> **TASKS**
1) Output the full passage on Homeland Security grant cuts verbatim.
2) In the rows, running from the line containing "Ausgefuchst" up to and including the line containing "です。このソフトは、CF", swap "Roman" for "Novel" and give only those lines back with nothing else changed. Leave the pictures out of your answer.

> **PASSAGE SHOWN**
Grants administered by the Department of Homeland Security (DHS) are also under attack.

  • From FY 2010 to FY 2011, the Law Enforcement Terrorism Prevention Program (LETPP) was cut by 22 percent. The LETPP is the only funding source that is dedicated solely to terrorism prevention and to meeting law enforcement’s unique mission to detect and prevent future terrorist attacks.
  • From FY 2010 to FY 2011, the Urban Area Security Initiative (UASI) was cut by 16 percent. The UASI aids urban areas, some of which carry the highest risk of a terrorist attack, in building an enhanced and sustainable capacity to prevent, protect against, respond to, and recover from acts of terrorism.
  • From FY 2010 to FY 2011, the State Homeland Security Grant Program (SHSGP) was cut by 15 percent. The SHSGP aids states in their homeland security strategies including planning, organization, equipment, training, and exercise needs on the state and local level.

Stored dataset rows
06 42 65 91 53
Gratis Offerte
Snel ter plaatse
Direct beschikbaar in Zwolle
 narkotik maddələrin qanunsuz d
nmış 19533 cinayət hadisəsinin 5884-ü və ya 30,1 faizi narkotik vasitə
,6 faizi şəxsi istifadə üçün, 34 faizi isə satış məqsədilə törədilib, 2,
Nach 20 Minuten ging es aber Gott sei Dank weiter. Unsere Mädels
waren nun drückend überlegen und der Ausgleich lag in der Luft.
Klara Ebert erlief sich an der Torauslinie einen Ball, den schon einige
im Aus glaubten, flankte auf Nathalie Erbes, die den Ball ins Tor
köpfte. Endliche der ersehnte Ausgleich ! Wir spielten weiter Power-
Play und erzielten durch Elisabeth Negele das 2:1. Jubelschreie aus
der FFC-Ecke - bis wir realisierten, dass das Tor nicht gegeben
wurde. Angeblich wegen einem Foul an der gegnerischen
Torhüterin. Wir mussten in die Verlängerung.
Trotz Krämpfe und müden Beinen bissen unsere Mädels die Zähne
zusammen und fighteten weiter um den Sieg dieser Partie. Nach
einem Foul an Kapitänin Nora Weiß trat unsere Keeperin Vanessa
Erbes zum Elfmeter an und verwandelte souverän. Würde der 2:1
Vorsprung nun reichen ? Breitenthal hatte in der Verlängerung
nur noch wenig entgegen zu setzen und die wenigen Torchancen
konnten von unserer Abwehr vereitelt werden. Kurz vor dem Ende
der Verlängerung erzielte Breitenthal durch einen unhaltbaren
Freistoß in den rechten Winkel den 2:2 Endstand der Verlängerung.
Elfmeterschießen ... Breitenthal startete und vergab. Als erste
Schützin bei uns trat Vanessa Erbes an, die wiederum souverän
...
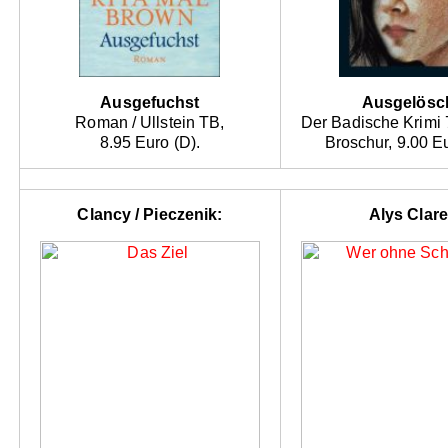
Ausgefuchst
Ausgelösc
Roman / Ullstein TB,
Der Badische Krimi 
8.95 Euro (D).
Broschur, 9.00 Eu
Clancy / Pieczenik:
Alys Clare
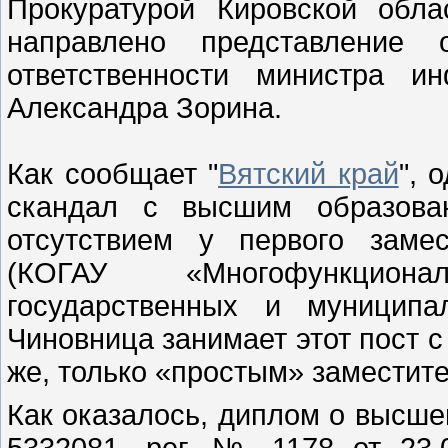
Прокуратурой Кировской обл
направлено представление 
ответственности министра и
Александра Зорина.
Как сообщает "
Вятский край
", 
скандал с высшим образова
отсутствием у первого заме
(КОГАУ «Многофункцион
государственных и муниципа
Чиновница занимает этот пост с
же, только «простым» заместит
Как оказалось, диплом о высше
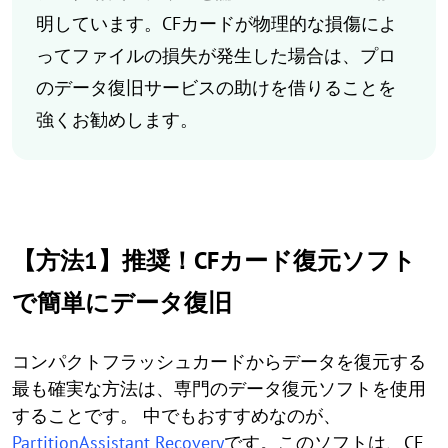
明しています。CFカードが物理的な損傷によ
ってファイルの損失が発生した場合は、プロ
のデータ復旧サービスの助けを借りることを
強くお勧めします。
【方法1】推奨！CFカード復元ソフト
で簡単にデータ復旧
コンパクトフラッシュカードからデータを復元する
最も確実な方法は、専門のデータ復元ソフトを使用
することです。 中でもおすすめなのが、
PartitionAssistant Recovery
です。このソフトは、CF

> **LIST OF ANSWERS**
1)
Grants administered by the Department of Homeland Security (DHS) are also under attack.

  • From FY 2010 to FY 2011, the Law Enforcement Terrorism Prevention Program (LETPP) was cut by 22 percent. The LETPP is the only funding source that is dedicated solely to terrorism prevention and to meeting law enforcement’s unique mission to detect and prevent future terrorist attacks.
  • From FY 2010 to FY 2011, the Urban Area Security Initiative (UASI) was cut by 16 percent. The UASI aids urban areas, some of which carry the highest risk of a terrorist attack, in building an enhanced and sustainable capacity to prevent, protect against, respond to, and recover from acts of terrorism.
  • From FY 2010 to FY 2011, the State Homeland Security Grant Program (SHSGP) was cut by 15 percent. The SHSGP aids states in their homeland security strategies including planning, organization, equipment, training, and exercise needs on the state and local level.

2)
Ausgefuchst
Ausgelösc
Novel / Ullstein TB,
Der Badische Krimi 
8.95 Euro (D).
Broschur, 9.00 Eu
Clancy / Pieczenik:
Alys Clare
Прокуратурой Кировской обл
направлено представление 
ответственности министра и
Александра Зорина.
Как сообщает "
Вятский край
", 
скандал с высшим образова
отсутствием у первого заме
(КОГАУ «Многофункцион
государственных и муниципа
Чиновница занимает этот пост с
же, только «простым» заместит
Как оказалось, диплом о высше
明しています。CFカードが物理的な損傷によ
ってファイルの損失が発生した場合は、プロ
のデータ復旧サービスの助けを借りることを
強くお勧めします。
【方法1】推奨！CFカード復元ソフト
で簡単にデータ復旧
コンパクトフラッシュカードからデータを復元する
最も確実な方法は、専門のデータ復元ソフトを使用
することです。 中でもおすすめなのが、
PartitionAssistant Recovery
です。このソフトは、CF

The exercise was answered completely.